Bien que les causes précises du Syndrome Prémenstruel (SPM) ne soient pas entièrement élucidées, la compréhension actuelle suggère une interaction complexe impliquant une sensibilité accrue au sein du système nerveux central, des fluctuations hormonales et des altérations de la chimie cérébrale. Chez les femmes prédisposées au SPM, les changements hormonaux cycliques normaux pendant le cycle menstruel sont censés déclencher des réponses biochimiques spécifiques dans le système nerveux central et d'autres tissus cibles, conduisant à la manifestation des symptômes.
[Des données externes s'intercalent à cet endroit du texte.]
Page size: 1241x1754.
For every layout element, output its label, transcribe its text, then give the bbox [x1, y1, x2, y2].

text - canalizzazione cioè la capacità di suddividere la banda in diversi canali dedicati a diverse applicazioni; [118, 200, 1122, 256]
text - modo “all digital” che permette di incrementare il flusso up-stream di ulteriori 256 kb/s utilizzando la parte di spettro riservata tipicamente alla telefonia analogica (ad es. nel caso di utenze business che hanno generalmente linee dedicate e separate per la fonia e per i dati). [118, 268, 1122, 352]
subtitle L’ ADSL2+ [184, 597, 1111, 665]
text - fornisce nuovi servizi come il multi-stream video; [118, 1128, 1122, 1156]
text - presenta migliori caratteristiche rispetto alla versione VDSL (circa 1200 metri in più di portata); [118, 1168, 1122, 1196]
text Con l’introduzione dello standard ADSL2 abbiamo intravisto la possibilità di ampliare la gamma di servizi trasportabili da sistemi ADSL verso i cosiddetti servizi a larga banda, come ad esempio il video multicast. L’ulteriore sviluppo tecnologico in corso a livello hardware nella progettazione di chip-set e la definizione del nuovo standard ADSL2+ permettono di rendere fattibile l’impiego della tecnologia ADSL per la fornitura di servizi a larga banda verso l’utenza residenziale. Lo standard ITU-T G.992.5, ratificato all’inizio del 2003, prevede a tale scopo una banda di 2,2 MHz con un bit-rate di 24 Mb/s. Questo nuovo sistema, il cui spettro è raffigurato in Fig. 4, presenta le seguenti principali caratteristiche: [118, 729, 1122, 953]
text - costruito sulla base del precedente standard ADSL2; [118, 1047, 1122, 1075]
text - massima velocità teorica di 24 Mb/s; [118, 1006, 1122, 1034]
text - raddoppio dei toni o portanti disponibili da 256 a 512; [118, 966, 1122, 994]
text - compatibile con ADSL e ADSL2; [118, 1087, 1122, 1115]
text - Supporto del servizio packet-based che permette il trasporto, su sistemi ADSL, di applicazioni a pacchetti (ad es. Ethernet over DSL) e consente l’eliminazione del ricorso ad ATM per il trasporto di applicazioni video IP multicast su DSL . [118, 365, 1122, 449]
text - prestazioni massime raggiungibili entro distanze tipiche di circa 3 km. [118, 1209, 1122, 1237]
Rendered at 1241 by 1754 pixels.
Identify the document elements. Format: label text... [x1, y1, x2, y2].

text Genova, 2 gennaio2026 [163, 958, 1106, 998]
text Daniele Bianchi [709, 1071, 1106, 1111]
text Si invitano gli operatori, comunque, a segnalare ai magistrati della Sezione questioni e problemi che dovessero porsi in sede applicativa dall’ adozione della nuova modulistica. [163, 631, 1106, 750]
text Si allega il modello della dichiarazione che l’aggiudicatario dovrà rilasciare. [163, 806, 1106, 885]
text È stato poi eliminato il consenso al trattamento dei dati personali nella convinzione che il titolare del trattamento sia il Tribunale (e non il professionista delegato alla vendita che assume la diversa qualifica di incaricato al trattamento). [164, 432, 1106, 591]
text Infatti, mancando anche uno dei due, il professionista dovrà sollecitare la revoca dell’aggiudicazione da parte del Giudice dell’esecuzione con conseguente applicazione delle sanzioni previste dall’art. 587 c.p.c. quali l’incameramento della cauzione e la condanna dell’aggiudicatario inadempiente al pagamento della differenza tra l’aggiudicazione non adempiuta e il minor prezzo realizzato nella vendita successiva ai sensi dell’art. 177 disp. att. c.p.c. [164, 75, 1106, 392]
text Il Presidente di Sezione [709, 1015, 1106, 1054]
Un acteur clé dans ces processus est la sérotonine, un neurotransmetteur vital crucial pour la régulation de l'humeur. Les variations des niveaux de sérotonine sont fortement impliquées dans l'exacerbation des symptômes du SPM. La recherche indique que les femmes souffrant du SPM présentent souvent des différences notables dans leur système sérotoninergique par rapport à celles qui n'ont pas le syndrome.

De plus, la progestérone, principalement synthétisée dans les ovaires, présente une dynamique intrigante : bien que la progestérone elle-même puisse contribuer aux sentiments d'anxiété, ses sous-produits métaboliques ont souvent un effet anxiolytique. La progestérone influence également le système sérotoninergique en améliorant la recapture de la sérotonine, augmentant ainsi le renouvellement de la sérotonine.